= RECORDED INFORMATION =

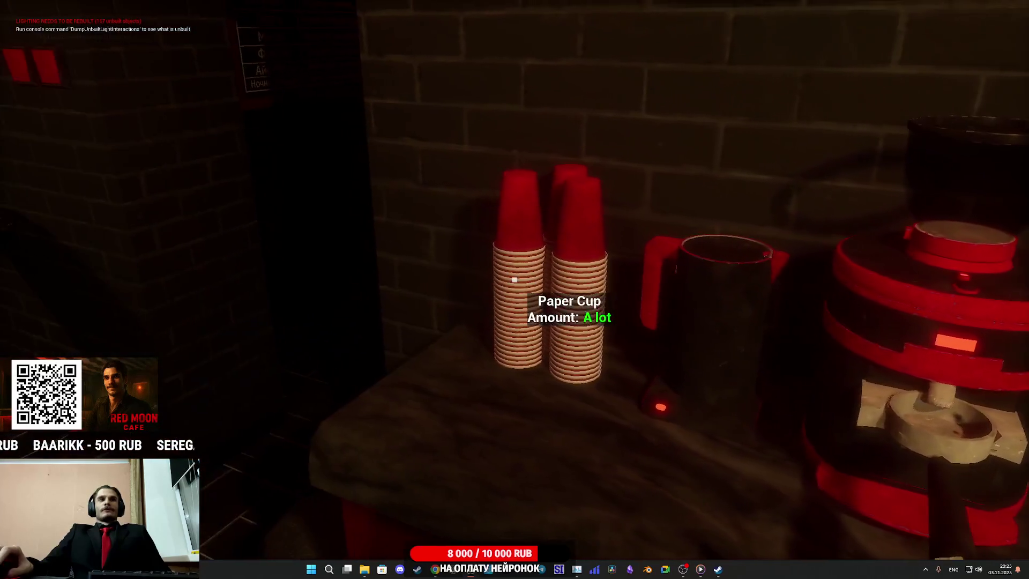
- Place an empty paper cup under the machine, fetch Cheap Coffee, and attach the filled portafilter
click(514, 279)
click(515, 279)
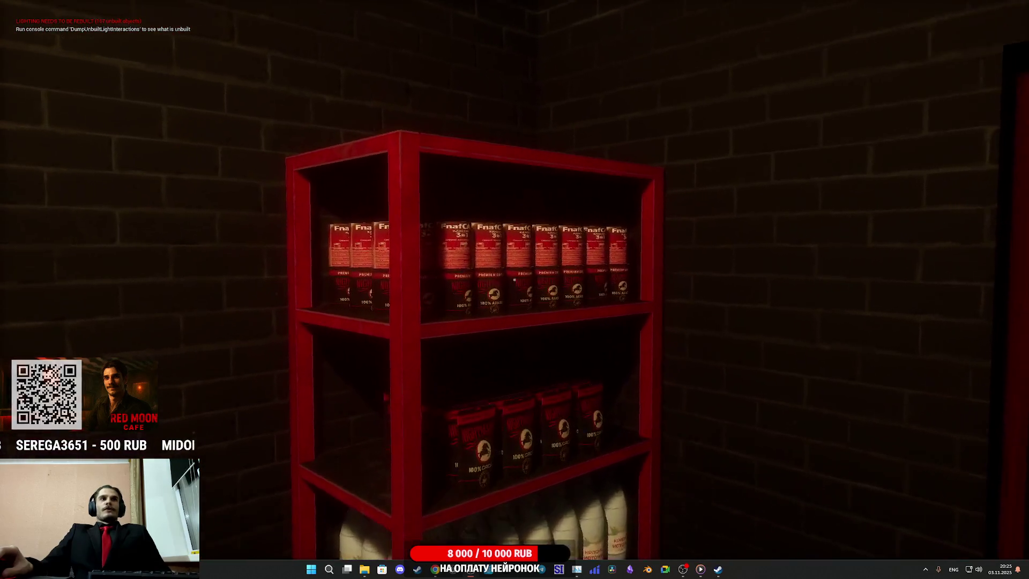
click(515, 280)
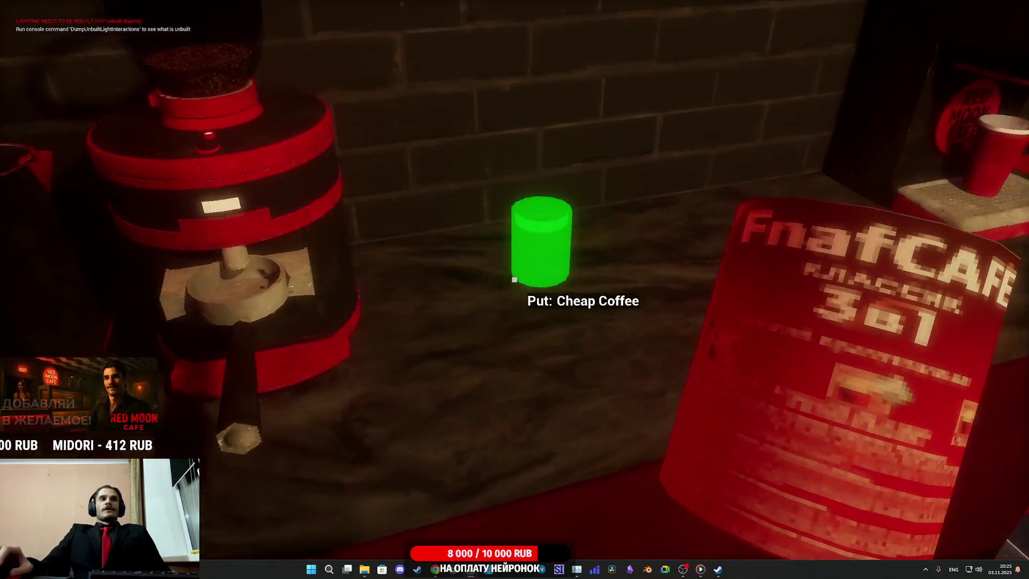
click(515, 279)
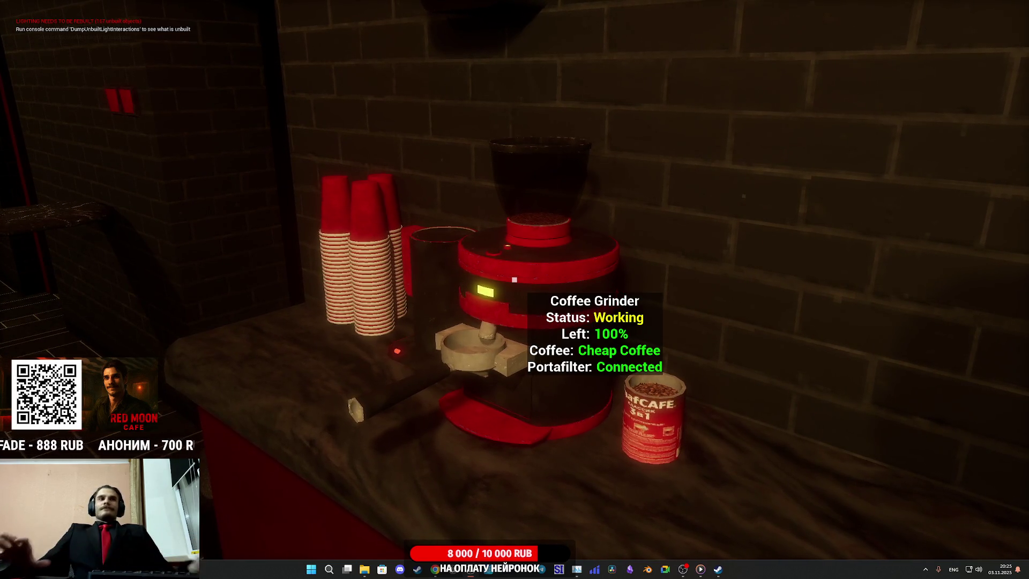
key(w)
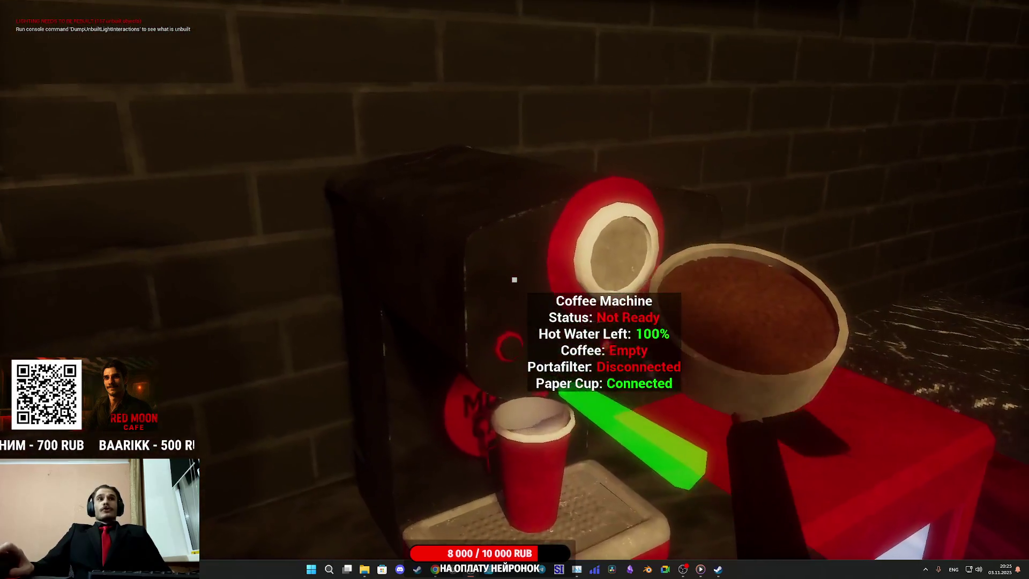
click(515, 279)
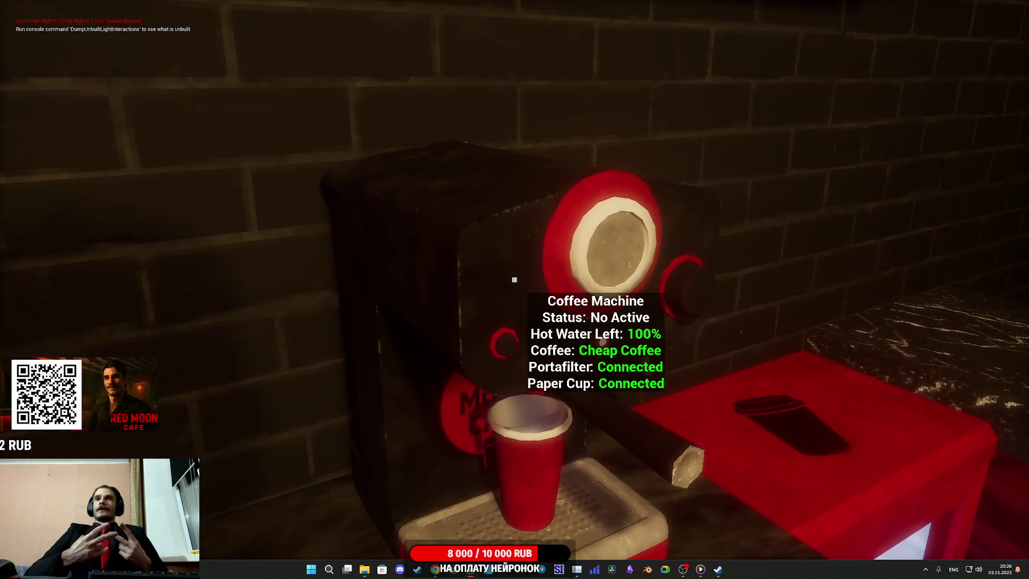
- Brew the espresso, set the cup on the counter, and put a lid on it
key(e)
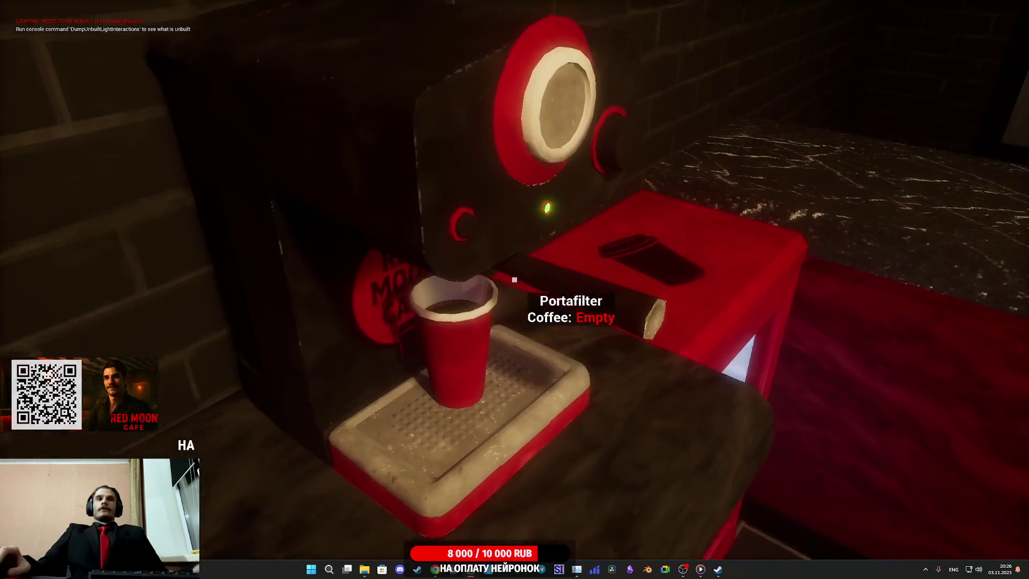
key(e)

= WHAT THE TASK REQUIRES =
Would you give the data above again word for word, minus the pictures?

= SOLUTION =
- Place an empty paper cup under the machine, fetch Cheap Coffee, and attach the filled portafilter
click(514, 279)
click(515, 279)
click(515, 280)
click(515, 279)
key(w)
click(515, 279)
- Brew the espresso, set the cup on the counter, and put a lid on it
key(e)
key(e)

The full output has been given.